The use of vaginal mesh implants to treat SUI and POP has been suspended in Scotland since 2014, amid claims their use can lead to side effects, including chronic pain, in up to 10 per cent of women who undergo the procedure.
This week 60 women, led by Banbridge native Jackie Harvey, visited Westminster and called on MPs to ban the use of synthetic tape entirely. However, the ‘Journal’ has learned that the procedure remains a routine treatment for the conditions in the Western Trust and elsewhere in the North.

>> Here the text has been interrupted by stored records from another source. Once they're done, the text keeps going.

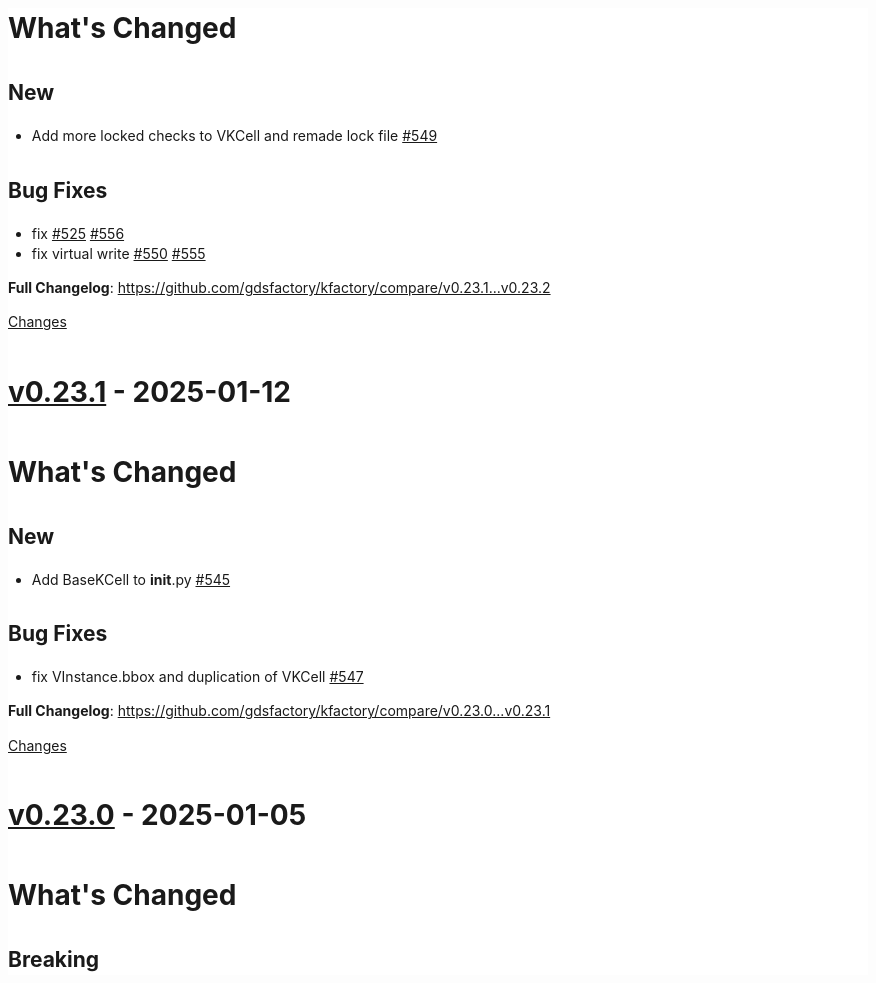 # What's Changed

## New

- Add more locked checks to VKCell and remade lock file [#549](https://github.com/gdsfactory/kfactory/pull/549)

## Bug Fixes

- fix [#525](https://github.com/gdsfactory/kfactory/issues/525) [#556](https://github.com/gdsfactory/kfactory/pull/556)
- fix virtual write [#550](https://github.com/gdsfactory/kfactory/issues/550) [#555](https://github.com/gdsfactory/kfactory/pull/555)

**Full Changelog**: https://github.com/gdsfactory/kfactory/compare/v0.23.1...v0.23.2


[Changes][v0.23.2]


<a id="v0.23.1"></a>
# [v0.23.1](https://github.com/gdsfactory/kfactory/releases/tag/v0.23.1) - 2025-01-12

# What's Changed

## New

- Add BaseKCell to __init__.py [#545](https://github.com/gdsfactory/kfactory/pull/545)

## Bug Fixes

- fix VInstance.bbox and duplication of VKCell [#547](https://github.com/gdsfactory/kfactory/pull/547)

**Full Changelog**: https://github.com/gdsfactory/kfactory/compare/v0.23.0...v0.23.1


[Changes][v0.23.1]


<a id="v0.23.0"></a>
# [v0.23.0](https://github.com/gdsfactory/kfactory/releases/tag/v0.23.0) - 2025-01-05

# What's Changed

## Breaking


[v1.1.0]: https://github.com/gdsfactory/kfactory/compare/v1.0.1...v1.1.0
[v1.0.1]: https://github.com/gdsfactory/kfactory/compare/v1.0.0...v1.0.1
[v1.0.0]: https://github.com/gdsfactory/kfactory/compare/v0.23.2...v1.0.0
[v0.23.2]: https://github.com/gdsfactory/kfactory/compare/v0.23.1...v0.23.2
[v0.23.1]: https://github.com/gdsfactory/kfactory/compare/v0.23.0...v0.23.1
[v0.23.0]: https://github.com/gdsfactory/kfactory/compare/v0.22.0...v0.23.0
[v0.22.0]: https://github.com/gdsfactory/kfactory/compare/v0.21.11...v0.22.0
[v0.21.11]: https://github.com/gdsfactory/kfactory/compare/v0.21.10...v0.21.11
[v0.21.10]: https://github.com/gdsfactory/kfactory/compare/v0.21.8...v0.21.10
[v0.21.8]: https://github.com/gdsfactory/kfactory/compare/v0.21.7...v0.21.8
[v0.21.7]: https://github.com/gdsfactory/kfactory/compare/v0.21.6...v0.21.7
[v0.21.6]: https://github.com/gdsfactory/kfactory/compare/v0.21.5...v0.21.6
[v0.21.5]: https://github.com/gdsfactory/kfactory/compare/v0.21.4...v0.21.5
[v0.21.4]: https://github.com/gdsfactory/kfactory/compare/v0.21.3...v0.21.4
[v0.21.3]: https://github.com/gdsfactory/kfactory/compare/v0.21.2...v0.21.3
[v0.21.2]: https://github.com/gdsfactory/kfactory/compare/v0.21.1...v0.21.2
[v0.21.1]: https://github.com/gdsfactory/kfactory/compare/v0.21.0...v0.21.1
[v0.21.0]: https://github.com/gdsfactory/kfactory/compare/v0.20.8...v0.21.0
[v0.20.8]: https://github.com/gdsfactory/kfactory/compare/v0.20.7...v0.20.8
[v0.20.7]: https://github.com/gdsfactory/kfactory/compare/v0.20.6...v0.20.7
[v0.20.6]: https://github.com/gdsfactory/kfactory/compare/v0.20.5...v0.20.6
[v0.20.5]: https://github.com/gdsfactory/kfactory/compare/v0.20.4...v0.20.5
[v0.20.4]: https://github.com/gdsfactory/kfactory/compare/v0.20.3...v0.20.4
[v0.20.3]: https://github.com/gdsfactory/kfactory/compare/v0.20.2...v0.20.3
[v0.20.2]: https://github.com/gdsfactory/kfactory/compare/v0.20.1...v0.20.2
[v0.20.1]: https://github.com/gdsfactory/kfactory/compare/v0.20.0...v0.20.1
[v0.20.0]: https://github.com/gdsfactory/kfactory/compare/v0.19.2...v0.20.0
[v0.19.2]: https://github.com/gdsfactory/kfactory/compare/v0.19.1...v0.19.2
[v0.19.1]: https://github.com/gdsfactory/kfactory/compare/v0.19.0...v0.19.1
[v0.19.0]: https://github.com/gdsfactory/kfactory/compare/v0.18.4...v0.19.0
[v0.18.4]: https://github.com/gdsfactory/kfactory/compare/v0.18.3...v0.18.4
[v0.18.3]: https://github.com/gdsfactory/kfactory/compare/v0.18.2...v0.18.3
[v0.18.2]: https://github.com/gdsfactory/kfactory/compare/v0.18.1...v0.18.2
[v0.18.1]: https://github.com/gdsfactory/kfactory/compare/v0.18.0...v0.18.1
[v0.18.0]: https://github.com/gdsfactory/kfactory/compare/v0.17.8...v0.18.0
[v0.17.8]: https://github.com/gdsfactory/kfactory/compare/v0.17.7...v0.17.8
[v0.17.7]: https://github.com/gdsfactory/kfactory/compare/v0.17.6...v0.17.7
[v0.17.6]: https://github.com/gdsfactory/kfactory/compare/v0.17.5...v0.17.6
[v0.17.5]: https://github.com/gdsfactory/kfactory/compare/v0.17.4...v0.17.5
[v0.17.4]: https://github.com/gdsfactory/kfactory/compare/v0.17.3...v0.17.4
[v0.17.3]: https://github.com/gdsfactory/kfactory/compare/v0.17.2...v0.17.3
[v0.17.2]: https://github.com/gdsfactory/kfactory/compare/v0.17.1...v0.17.2
[v0.17.1]: https://github.com/gdsfactory/kfactory/compare/v0.17.0...v0.17.1
[v0.17.0]: https://github.com/gdsfactory/kfactory/compare/v0.16.1...v0.17.0
[v0.16.1]: https://github.com/gdsfactory/kfactory/compare/v0.16.0...v0.16.1
[v0.16.0]: https://github.com/gdsfactory/kfactory/compare/v0.15.2...v0.16.0
[v0.15.2]: https://github.com/gdsfactory/kfactory/compare/v0.15.1...v0.15.2
[v0.15.1]: https://github.com/gdsfactory/kfactory/compare/v0.15.0...v0.15.1
[v0.15.0]: https://github.com/gdsfactory/kfactory/compare/v0.14.0...v0.15.0
[v0.14.0]: https://github.com/gdsfactory/kfactory/compare/v0.13.3...v0.14.0
[v0.13.3]: https://github.com/gdsfactory/kfactory/compare/v0.13.2...v0.13.3
[v0.13.2]: https://github.com/gdsfactory/kfactory/compare/v0.13.1...v0.13.2
[v0.13.1]: https://github.com/gdsfactory/kfactory/compare/v0.13.0...v0.13.1
[v0.13.0]: https://github.com/gdsfactory/kfactory/compare/v0.12.3...v0.13.0
[v0.12.3]: https://github.com/gdsfactory/kfactory/compare/v0.12.2...v0.12.3
[v0.12.2]: https://github.com/gdsfactory/kfactory/compare/v0.12.0...v0.12.2
[v0.12.0]: https://github.com/gdsfactory/kfactory/compare/v0.11.4...v0.12.0
[v0.11.4]: https://github.com/gdsfactory/kfactory/compare/v0.11.3...v0.11.4
[v0.11.3]: https://github.com/gdsfactory/kfactory/compare/v0.11.2...v0.11.3
[v0.11.2]: https://github.com/gdsfactory/kfactory/compare/v0.11.1...v0.11.2
[v0.11.1]: https://github.com/gdsfactory/kfactory/compare/v0.11.0...v0.11.1
[v0.11.0]: https://github.com/gdsfactory/kfactory/compare/v0.10.3...v0.11.0
[v0.10.3]: https://github.com/gdsfactory/kfactory/compare/v0.10.2...v0.10.3
[v0.10.2]: https://github.com/gdsfactory/kfactory/compare/v0.10.1...v0.10.2
[v0.10.1]: https://github.com/gdsfactory/kfactory/compare/v0.10.0...v0.10.1
[v0.10.0]: https://github.com/gdsfactory/kfactory/compare/v0.9.3...v0.10.0
[v0.9.3]: https://github.com/gdsfactory/kfactory/compare/v0.9.1...v0.9.3
[v0.9.1]: https://github.com/gdsfactory/kfactory/compare/v0.9.0...v0.9.1
[v0.9.0]: https://github.com/gdsfactory/kfactory/compare/v0.8.0...v0.9.0
[v0.8.0]: https://github.com/gdsfactory/kfactory/compare/v0.7.5...v0.8.0
[v0.7.5]: https://github.com/gdsfactory/kfactory/compare/v0.7.4...v0.7.5
[v0.7.4]: https://github.com/gdsfactory/kfactory/compare/v0.6.0...v0.7.4
[v0.6.0]: https://github.com/gdsfactory/kfactory/compare/v0.4.1...v0.6.0
[v0.4.1]: https://github.com/gdsfactory/kfactory/compare/v0.4.0...v0.4.1
[v0.4.0]: https://github.com/gdsfactory/kfactory/tree/v0.4.0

Figures released by the local health authority under Freedom of Information legislation show that 515 procedures were carried out on woman in the North West between April 2012 and April 2017. Four hundred and ten procedures involved the introduction of tension free vaginal tape while 18 procedures involved the removal or partial removal the tape.

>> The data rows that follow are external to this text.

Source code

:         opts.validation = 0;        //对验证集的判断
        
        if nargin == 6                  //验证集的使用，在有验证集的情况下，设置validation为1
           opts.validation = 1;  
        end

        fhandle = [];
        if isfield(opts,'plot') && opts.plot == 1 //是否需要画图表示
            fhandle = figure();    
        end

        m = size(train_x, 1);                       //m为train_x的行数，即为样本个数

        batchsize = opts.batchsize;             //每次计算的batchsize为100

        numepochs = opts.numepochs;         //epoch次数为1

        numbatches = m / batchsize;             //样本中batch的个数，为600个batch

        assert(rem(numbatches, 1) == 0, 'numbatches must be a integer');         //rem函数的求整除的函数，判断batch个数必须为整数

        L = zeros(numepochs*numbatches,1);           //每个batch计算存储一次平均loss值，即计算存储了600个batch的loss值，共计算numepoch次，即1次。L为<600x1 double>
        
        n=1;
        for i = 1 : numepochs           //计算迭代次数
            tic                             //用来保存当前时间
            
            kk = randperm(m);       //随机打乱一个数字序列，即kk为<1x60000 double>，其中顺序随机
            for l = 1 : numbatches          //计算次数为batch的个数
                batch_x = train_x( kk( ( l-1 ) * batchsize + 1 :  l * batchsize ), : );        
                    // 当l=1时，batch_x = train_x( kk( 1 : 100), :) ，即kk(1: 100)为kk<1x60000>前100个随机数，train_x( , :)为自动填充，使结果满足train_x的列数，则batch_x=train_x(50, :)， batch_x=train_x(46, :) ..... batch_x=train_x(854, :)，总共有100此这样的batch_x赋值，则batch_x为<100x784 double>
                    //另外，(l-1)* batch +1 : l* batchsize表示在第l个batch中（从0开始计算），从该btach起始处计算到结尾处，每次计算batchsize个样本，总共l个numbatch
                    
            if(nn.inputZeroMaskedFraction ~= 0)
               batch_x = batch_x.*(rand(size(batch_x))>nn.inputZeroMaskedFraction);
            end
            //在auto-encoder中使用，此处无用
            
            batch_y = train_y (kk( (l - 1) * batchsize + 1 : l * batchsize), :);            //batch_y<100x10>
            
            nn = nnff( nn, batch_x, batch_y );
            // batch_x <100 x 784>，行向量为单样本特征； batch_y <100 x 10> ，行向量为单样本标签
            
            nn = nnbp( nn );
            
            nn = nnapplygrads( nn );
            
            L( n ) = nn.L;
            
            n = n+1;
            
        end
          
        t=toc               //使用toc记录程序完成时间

A further 81 related procedures also involving the use of mesh were carried out during the same period.
While the Royal College of Obstetricians and Gynaecologists (RCOG) has acknowledged “there is some controversy over the use of mesh” and that significant complications may arise for some women its view is that it is still the most “effective form of treatment for the distressing effects of SUI and POP” for many women. The RCOG recommends operations using mesh should only be performed by specialists with expertise in the technique, and only after a full discussion with the patient.